К сожалению, а может, и к радости, дорогие читатели, о Мариче этого сказать нельзя. Мы оставили его без внимания с первого октября минувшего года, а сейчас уже начало мая, но за это время он ничуть не изменился. Высокий лоб его отнюдь не покрылся новыми морщинами, глаза вовсе не излучают грусть и скорбь. Некогда скучать, некогда испускать скорбные лучи, потому что все существо кипит напряжением и силой.
С третьего этажа "Метрополя" видна радостная, шумная площадь. Солнце растапливает последние кучки почерневшего снега. Видны счастливые (по причине весны и солнца) прохожие, видно, как на деревьях суетятся грачи, а на крышах, лихо распустив крылья, прыгают воинственные воробьи. На тротуарах кое-где уже мелькают клетчатые блузы задорных физкультурников.

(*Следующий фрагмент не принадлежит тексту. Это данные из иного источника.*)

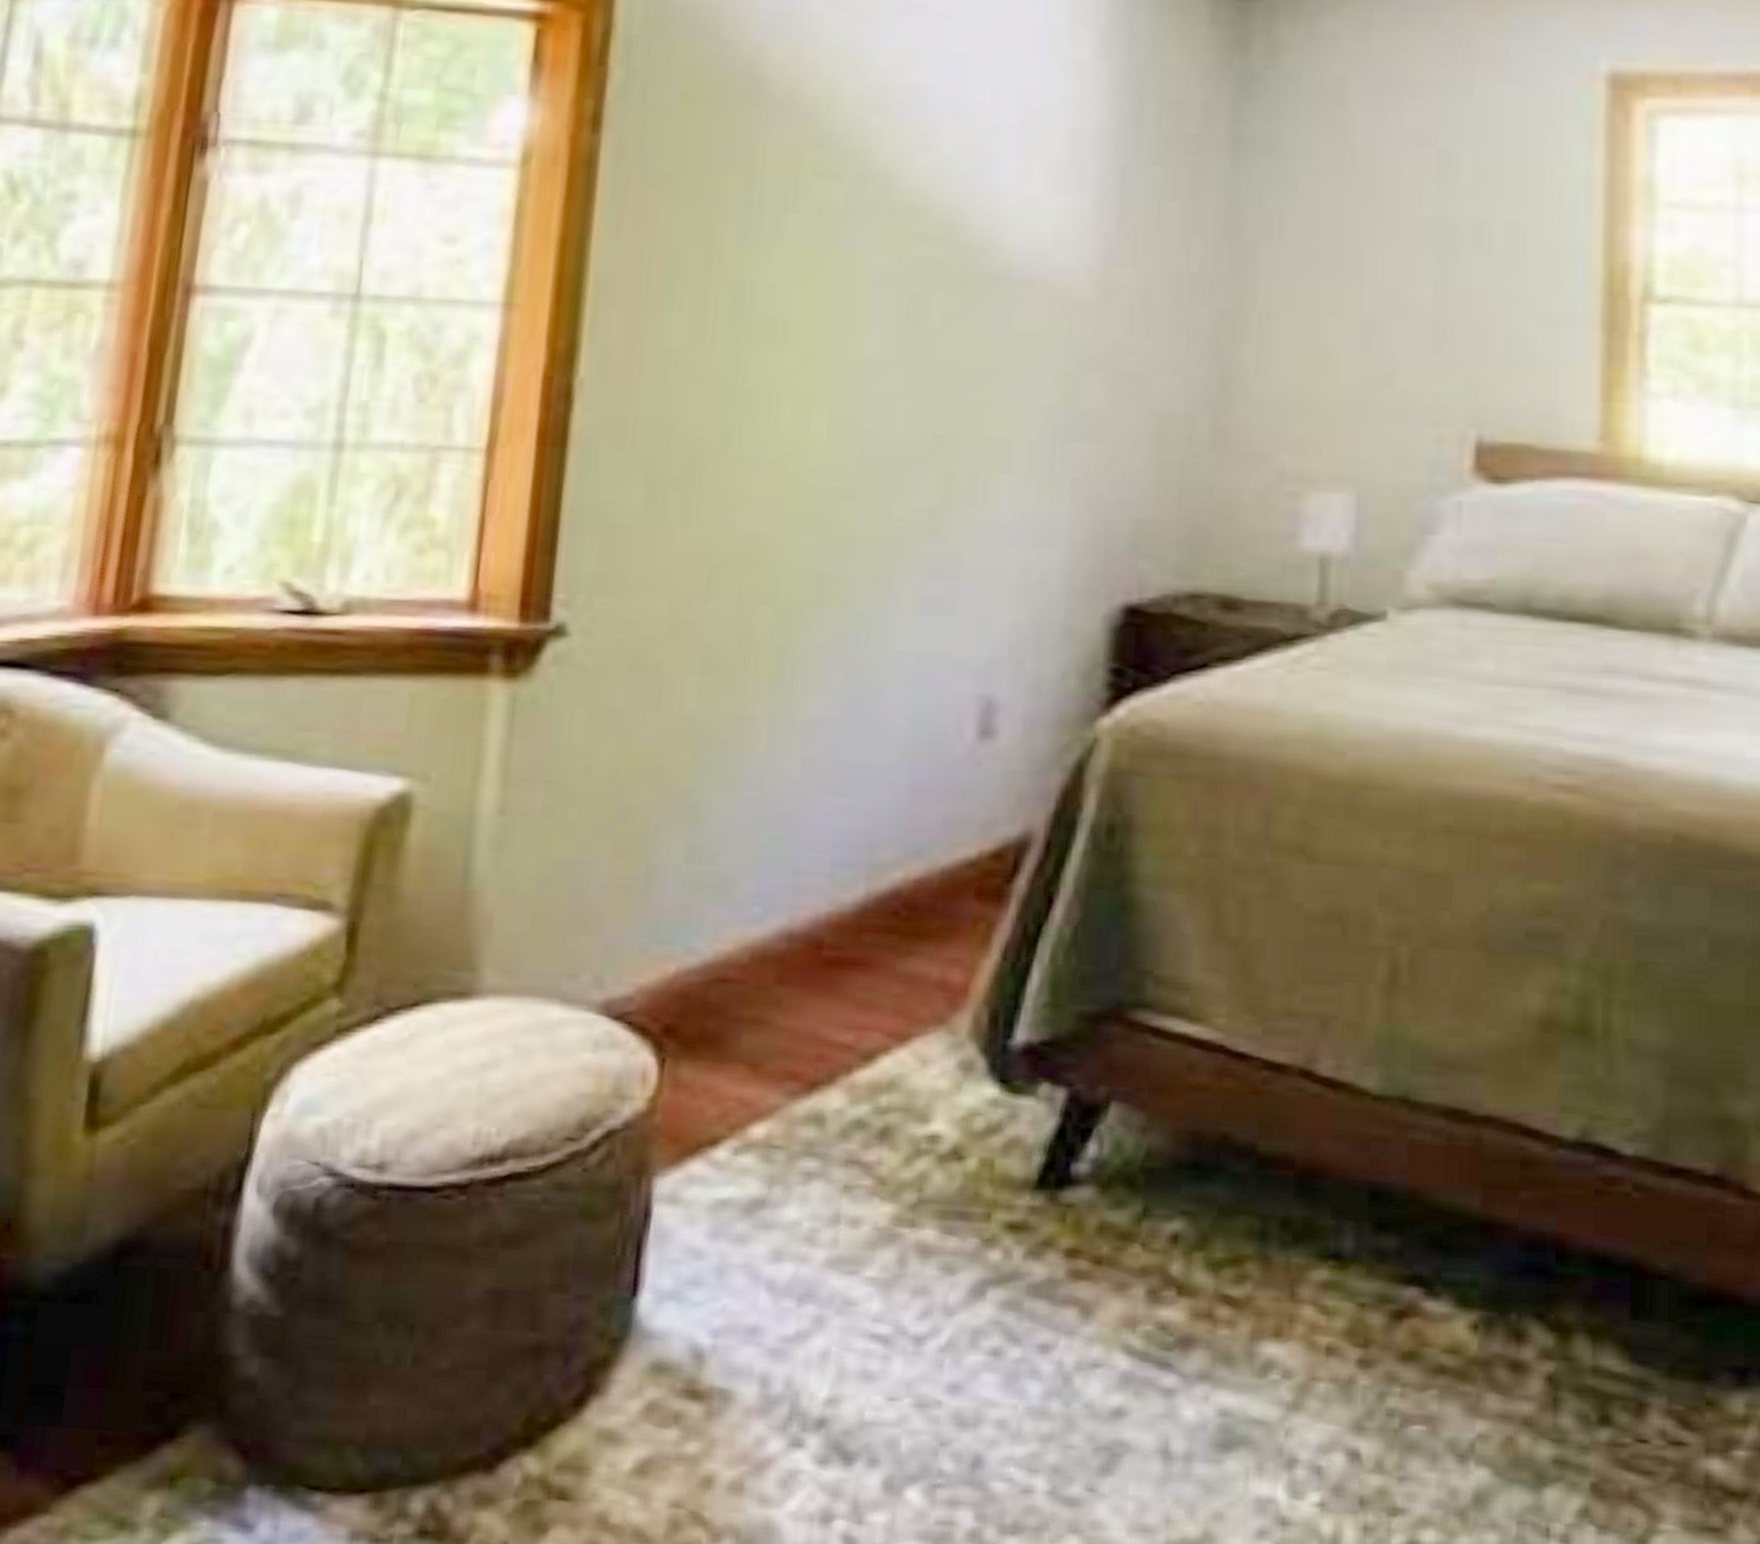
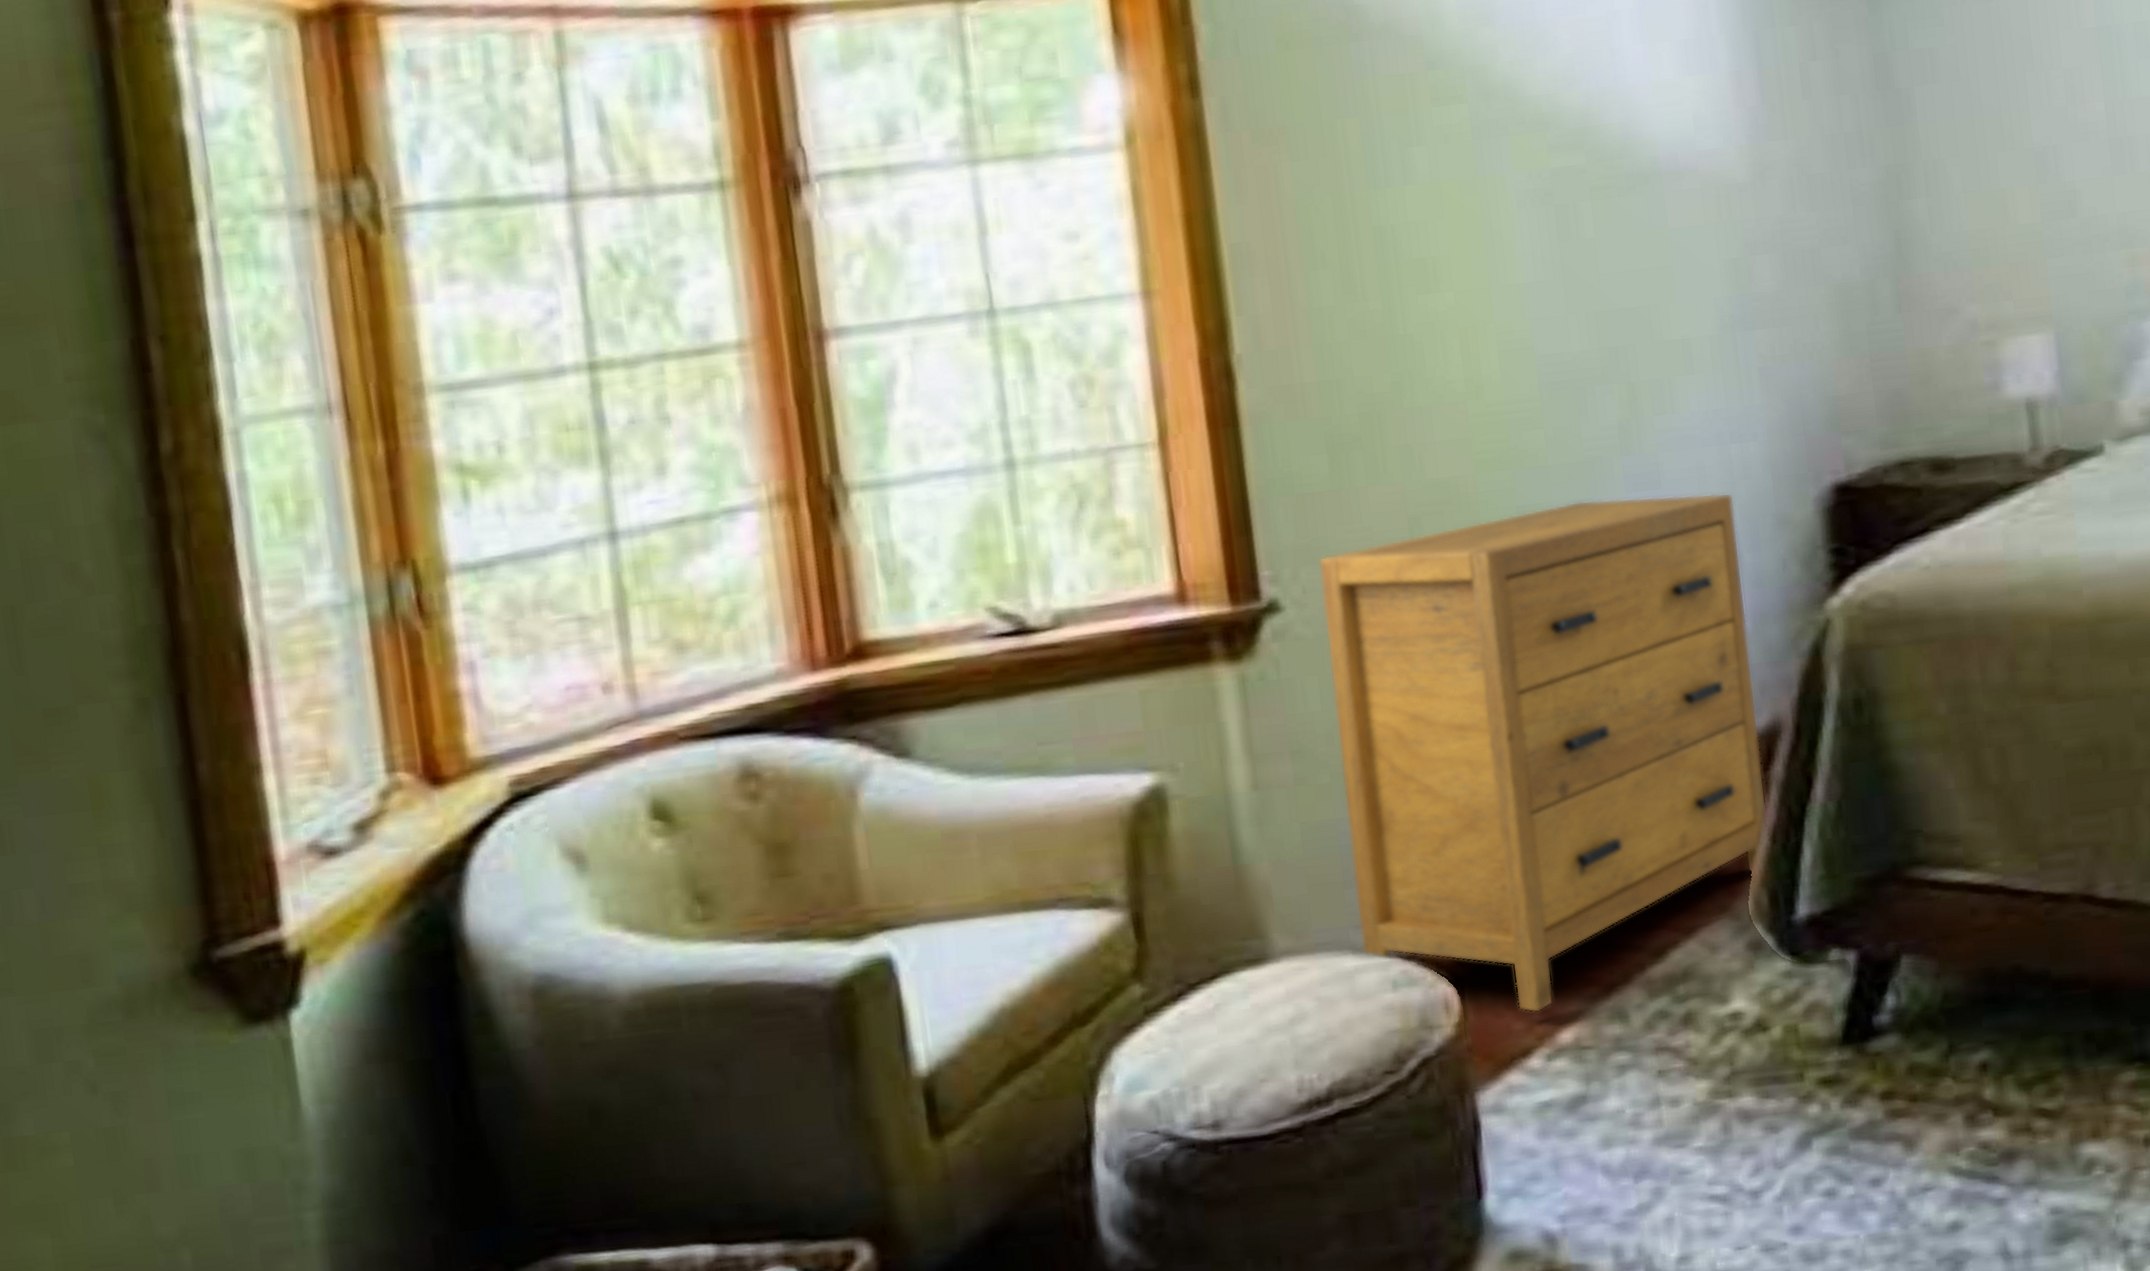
dresser: none [570,577,1027,1101] -> present [1318,492,1767,1013]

Площадь радовалась запоздалой московской весне, не радовался только Марич. Он стоял у широкого окна, напряженно размышляя, проверял - сделал ли все, что наметил с утра. "Кажется, все, - в десятый раз думал он, - оружие, одежда, приборы, еда… еда… Что еще… Кажется, все. Да, все. Лишь бы Валентин Андреевич покончил с делами, и в путь".
Внизу на улице высокая знакомая фигура, держа под руку женщину и шагая озабоченно и широко (спутница едва успевала семенить за своим кавалером), пересекла трамвайные пути. Оба исчезли у центрального подъезда отеля.

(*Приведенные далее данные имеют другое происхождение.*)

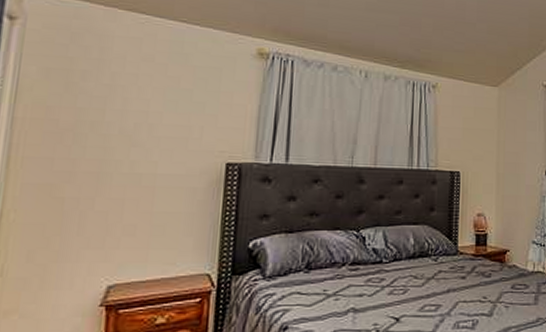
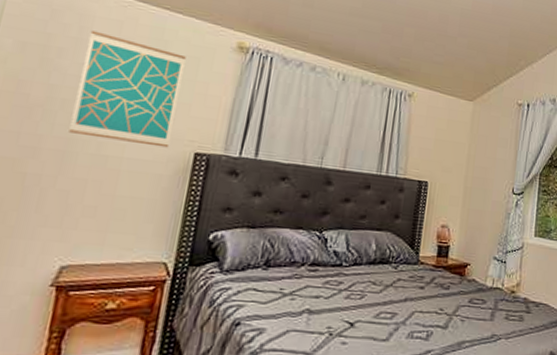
wall art: none [101,50,208,161] -> present [69,30,186,148]

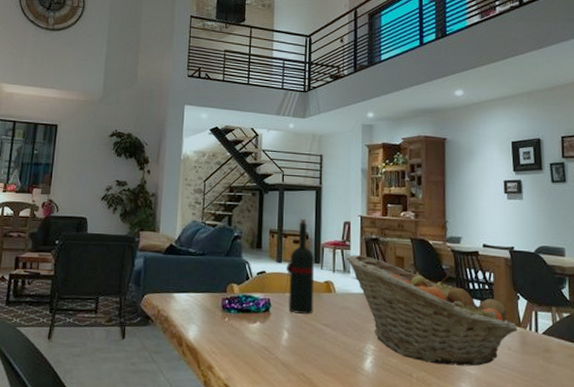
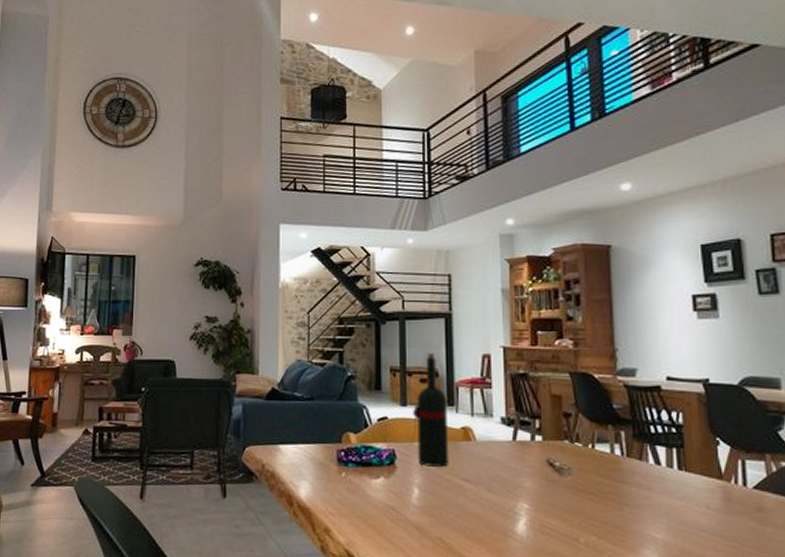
fruit basket: present [346,254,518,366] -> none [487,393,719,529]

Марич узнал Горского и пошел навстречу, к лифту. В последние дни ученик и учитель, занятые делами экспедиции, понимали друг друга без слов, и разговоры их обходились почти без вопросов.

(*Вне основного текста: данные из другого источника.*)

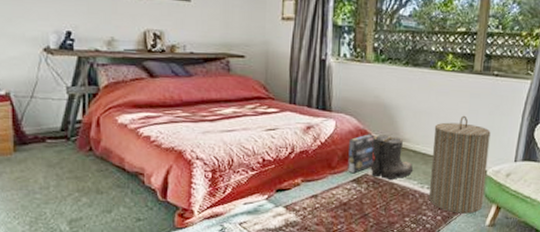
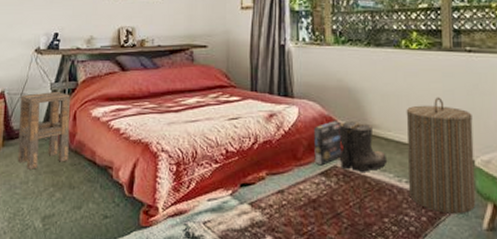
side table: none [30,95,93,175] -> present [17,91,71,170]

Аккуратно подстриженный, с подрезанной, подбритой бородкой, профессор Горский казался еще более высоким и сухим. Пропуская вперед молчаливую Клавдию Марковну, он будто предчувствовал, что Марич встретит его и у самой дверцы лифта деловито сообщит:
Все в порядке, можно ехать.
У меня тоже все готово, но телеграммы от Аскольда пока нет.
Горский разделся, стал посреди номера и на минуту задумался, глядя поверх очков за окно. Марич выжидал.
Ученый смотрел на ясное небо с белыми стайками облаков, на залитые солнцем крыши Москвы. Затем недовольно мотнул головой.
Задержали нас, эх, задержали. Видите, что делается? Весна. Сегодня же необходимо выезжать, иначе все полетит к чертям. Аскольд пусть догоняет.
Горский посмотрел на удивленное лицо своего помощника, который словно бы спрашивал: "Как это так - догоняет?" Улыбнувшись, обратился к жене:
Клавус, наш дорогой Виктор Николаевич не знает Аскольда, - и, повернувшись к Маричу, добавил, - представьте себе создание, у которого при слове "путешествие" начинает течь слюна, рефлекс, так сказать. Мы оставим ему письмо… Не то и на этот раз придется обойтись без оператора.
Профессор вновь задумчиво посмотрел на ясное весеннее небо.